A meeting between OPEC and non-OPEC oil producers on an agreement to freeze output ran into last-minute trouble in Qatar on Sunday due to what looked like a new spike in tensions between Saudi Arabia and Iran, sources told Reuters.
Oil ministers met with the Qatari emir, Sheikh Tamim bin Hamad al-Thani -- who was instrumental in promoting output stability in recent months -- in an attempt to rescue the deal designed to bolster the flagging price of crude.
According to two sources, Saudi Arabia said it wanted all OPEC members to participate in the talks, despite insisting earlier on excluding its regional arch-rival Iran because Tehran had refused to freeze production.
"The Saudis changed everything early this morning," an OPEC source said. "They want all OPEC members to join first."
Failure to reach a global deal -- the first in 15 years between OPEC and non-OPEC nations -- would signal the resumption of a battle for market share between key producers and likely halt a recent recovery in prices.
Brent oil LCOc1 has risen to nearly $45 a barrel, up 60 percent from January lows, on optimism that a deal would help ease the supply glut that has seen prices sink from levels as high as $115 hit in mid-2014.

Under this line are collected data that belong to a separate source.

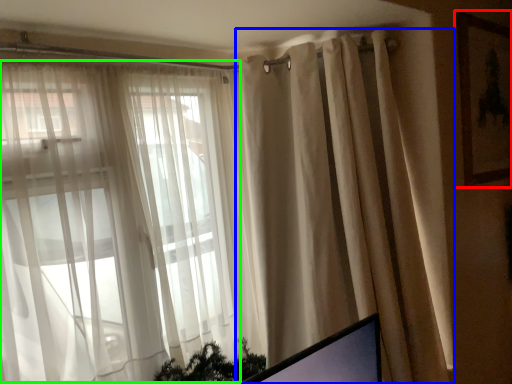
Question: Which is farther away from picture frame (highlighted by a red box)? curtain (highlighted by a blue box) or bay window (highlighted by a green box)?

Choices:
 (A) curtain
 (B) bay window

Answer: (B)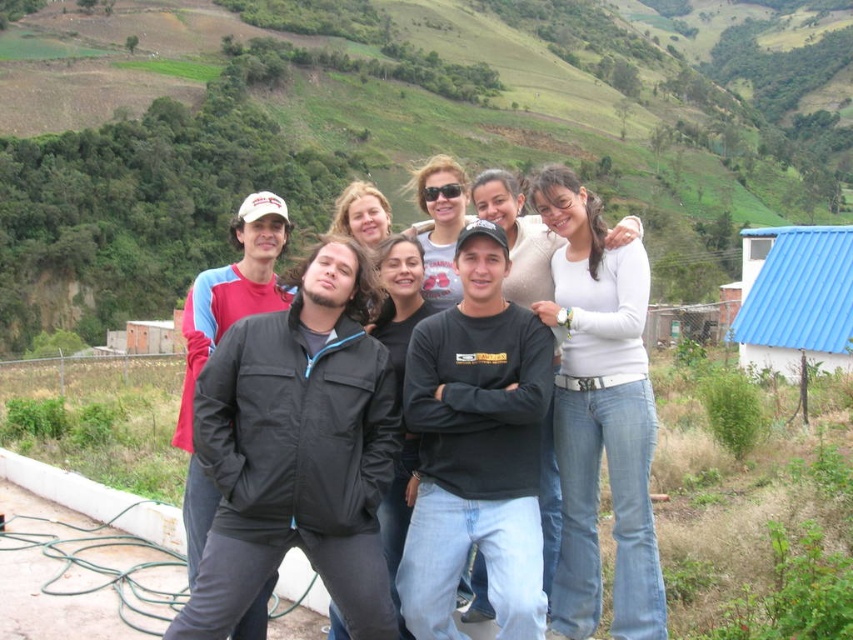
The width and height of the screenshot is (853, 640). What do you see at coordinates (397, 125) in the screenshot? I see `green grassy hillside at upper center` at bounding box center [397, 125].

Can you confirm if green grassy hillside at upper center is thinner than black matte jacket at center?

Incorrect, green grassy hillside at upper center's width is not less than black matte jacket at center's.

Between point (26, 26) and point (270, 560), which one is positioned in front?

Positioned in front is point (270, 560).

In order to click on green grassy hillside at upper center in this screenshot , I will do `click(397, 125)`.

Which is in front, point (521, 22) or point (648, 520)?

Point (648, 520) is in front.

Is green grassy hillside at upper center further to camera compared to white matte shirt at center?

That is True.

Who is more distant from viewer, (457, 131) or (573, 634)?

Positioned behind is point (457, 131).

The width and height of the screenshot is (853, 640). Find the location of `green grassy hillside at upper center`. green grassy hillside at upper center is located at coordinates (397, 125).

Measure the distance between black matte jacket at center and white matte shirt at center.

12.18 feet

Is point (245, 472) positioned after point (604, 385)?

No.

Does point (358, 404) come closer to viewer compared to point (624, 586)?

No.

Image resolution: width=853 pixels, height=640 pixels. Find the location of `black matte jacket at center`. black matte jacket at center is located at coordinates (299, 451).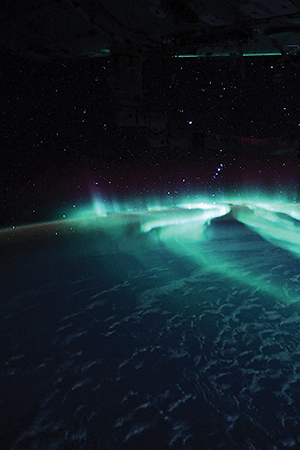
In order to click on long green lights in this screenshot , I will do `click(181, 56)`, `click(265, 53)`, `click(223, 54)`.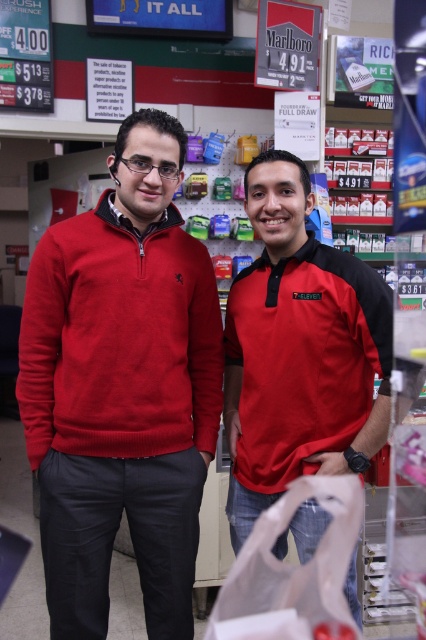
Can you confirm if matte red sweater at center is positioned to the left of matte red polo shirt at center?

Yes, matte red sweater at center is to the left of matte red polo shirt at center.

From the picture: Does matte red sweater at center come behind matte red polo shirt at center?

That is True.

Which is in front, point (204, 339) or point (233, 355)?

Point (204, 339) is more forward.

Where is `matte red sweater at center`? matte red sweater at center is located at coordinates (121, 387).

Does matte red sweater at center appear under transparent plastic bag at center?

No, matte red sweater at center is not below transparent plastic bag at center.

Who is more distant from viewer, (126, 291) or (245, 611)?

Positioned behind is point (245, 611).

Between point (118, 195) and point (262, 556), which one is positioned in front?

Point (118, 195) is more forward.

Where is `matte red sweater at center`? The height and width of the screenshot is (640, 426). matte red sweater at center is located at coordinates (121, 387).

This screenshot has height=640, width=426. Describe the element at coordinates (299, 349) in the screenshot. I see `matte red polo shirt at center` at that location.

Measure the distance from matte red polo shirt at center to transparent plastic bag at center.

matte red polo shirt at center is 12.99 inches from transparent plastic bag at center.

Which is behind, point (236, 394) or point (261, 554)?

The point (236, 394) is behind.

At what (x,y) coordinates should I click in order to perform the action: click on matte red polo shirt at center. Please return your answer as a coordinate pair (x, y). Looking at the image, I should click on (299, 349).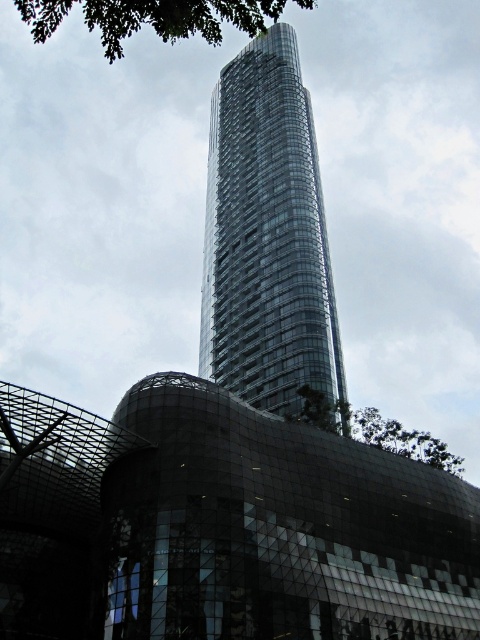
You are an architect evaluating the placement of two green leafy trees in the image. The trees are labeled as the green leafy tree at upper left and the green leafy tree at upper center. Based on their sizes, which tree would cast a longer shadow during midday when the sun is directly overhead?

The green leafy tree at upper left has a larger size compared to the green leafy tree at upper center, so it would cast a longer shadow during midday when the sun is directly overhead.

Looking at the modern architectural scene, which object would cast a longer shadow during midday? The transparent glass tower at center or the green leafy tree at upper center?

The transparent glass tower at center is much taller than the green leafy tree at upper center, so it would cast a longer shadow during midday.

You are standing in the middle of the street looking at the transparent glass tower at center and the green leafy tree at upper left. Which object would appear closer to you?

The transparent glass tower at center appears closer to you because it is further to the viewer than the green leafy tree at upper left.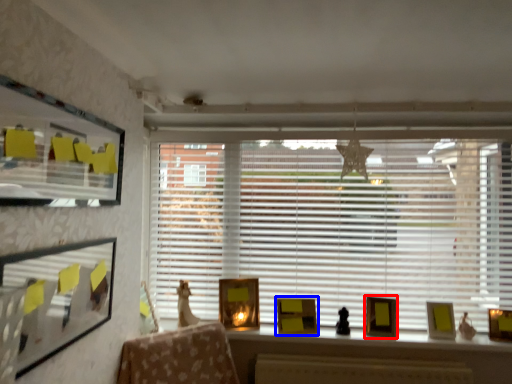
Question: Which object is closer to the camera taking this photo, picture frame (highlighted by a red box) or picture frame (highlighted by a blue box)?

Choices:
 (A) picture frame
 (B) picture frame

Answer: (A)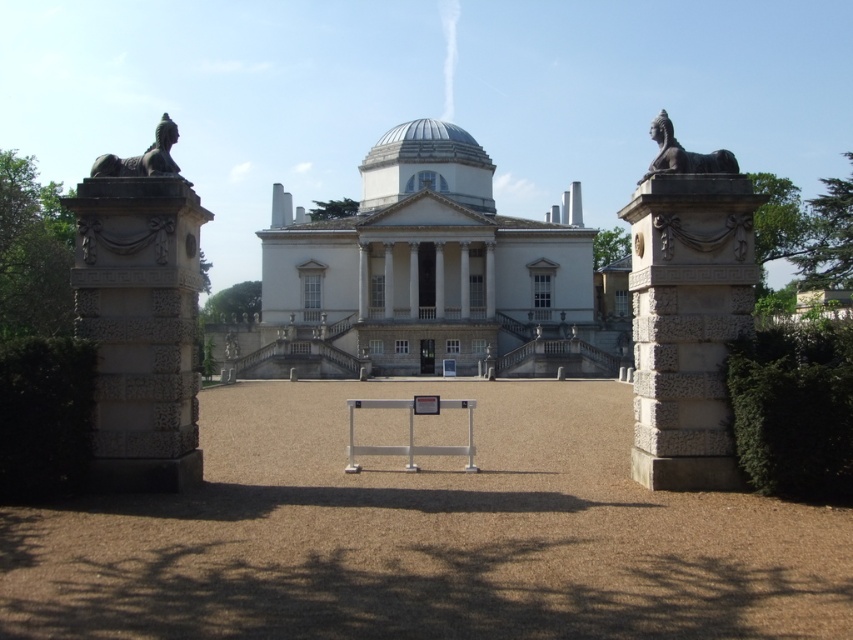
From the picture: You are standing at the coordinates of point 0.000, 0.000. You want to go to the white marble mansion at center. Which direction should you move in?

You should move towards the white marble mansion at center located at point (422, 275), which is northeast of your current position at (0, 0).

You are standing in front of the white marble mansion at center and the carved stone column at left. Which structure is closer to your left side?

The carved stone column at left is closer to your left side because the white marble mansion at center is positioned on the right side of it.

From the picture: You are standing in front of the grand neoclassical building and want to take a photo. You notice two points marked on your camera screen at coordinates point (450,317) and point (677,394). Which point is closer to your camera lens?

Point (450,317) is further to the camera than point (677,394), so the point closer to the camera lens is point (677,394).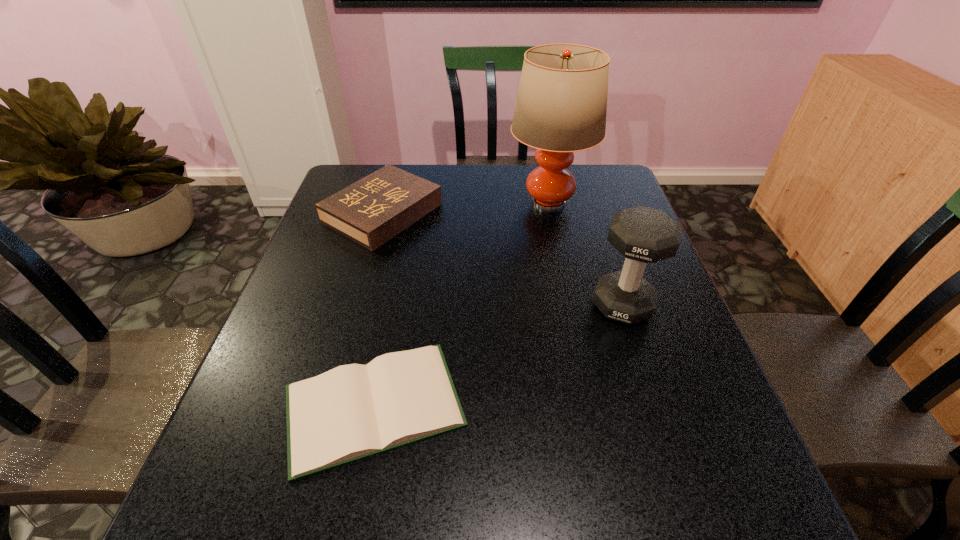
Identify the location of empty space between the taller hardback book and the dumbbell. The width and height of the screenshot is (960, 540). (502, 259).

The height and width of the screenshot is (540, 960). Identify the location of vacant area that lies between the second nearest object and the nearest object. (498, 356).

Locate an element on the screen. The height and width of the screenshot is (540, 960). free space between the dumbbell and the third tallest object is located at coordinates (502, 259).

Identify the location of the third closest object to the taller hardback book. (643, 235).

Locate an element on the screen. object that stands as the closest to the farther hardback book is located at coordinates (561, 105).

At what (x,y) coordinates should I click in order to perform the action: click on vacant space that satisfies the following two spatial constraints: 1. on the back side of the shortest object; 2. on the left side of the third shortest object. Please return your answer as a coordinate pair (x, y). The image size is (960, 540). Looking at the image, I should click on (394, 305).

Locate an element on the screen. This screenshot has height=540, width=960. vacant space that satisfies the following two spatial constraints: 1. on the front side of the farther hardback book; 2. on the right side of the nearer hardback book is located at coordinates (328, 406).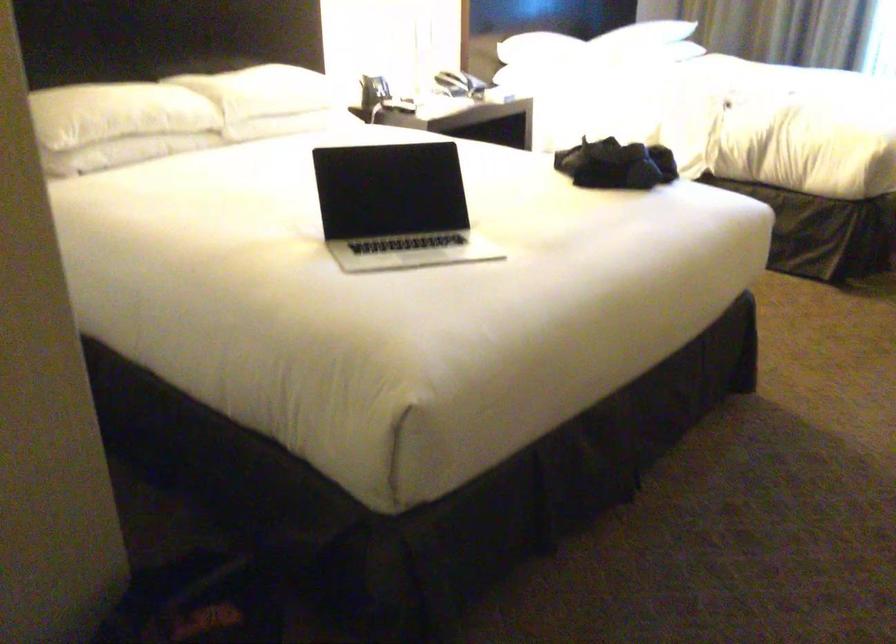
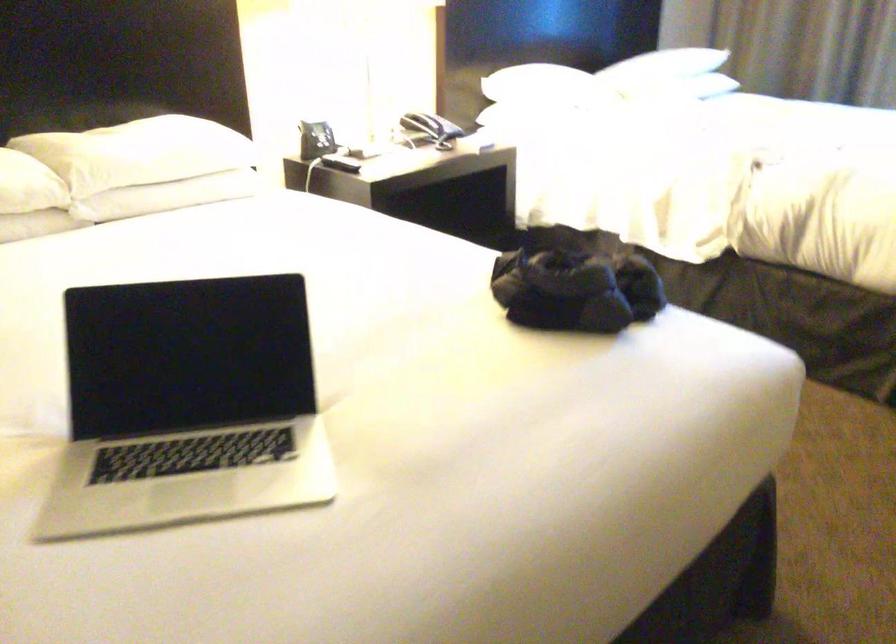
Question: The first image is from the beginning of the video and the second image is from the end. How did the camera likely rotate when shooting the video?

Choices:
 (A) Left
 (B) Right
 (C) Up
 (D) Down

Answer: (A)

Saudi Arabia has taken a tough stance on Iran, the only major OPEC producer to have refused to participate in the freeze. Tehran says it needs to regain market share after the lifting of international sanctions against it in January.
Deputy Crown Prince Mohammed bin Salman told Bloomberg that the kingdom would restrain its output only if all other major producers, including Iran, agreed to freeze production.
More than a dozen nations inside and outside the Organisation of the Petroleum Exporting Countries have officially confirmed they would attend the meeting in Doha but the role of Iran has been the key issue overhanging the talks.
"We have told some OPEC and non-OPEC members like Russia that they should accept the reality of Iran's return to the oil market," Iran's oil minister, Bijan Zanganeh, was quoted as saying by his ministry's news agency SHANA on Saturday.
"If Iran freezes its oil production it cannot benefit from the lifting of sanctions."
Experts were trying to find an acceptable solution to the problem that had held up the talks, sources said.
A draft agreement circulating in Doha and seen by Reuters said countries' average oil production in each month should not exceed January 2016 levels. The freeze would last until October, when producers shall meet again in Russia to review progress in engineering "a progressive recovery of the oil market."
Although a freeze would be a significant step for oil producers, it would have only a limited impact on global supply and the market is unlikely to re-balance before 2017, the International Energy Agency said on Thursday.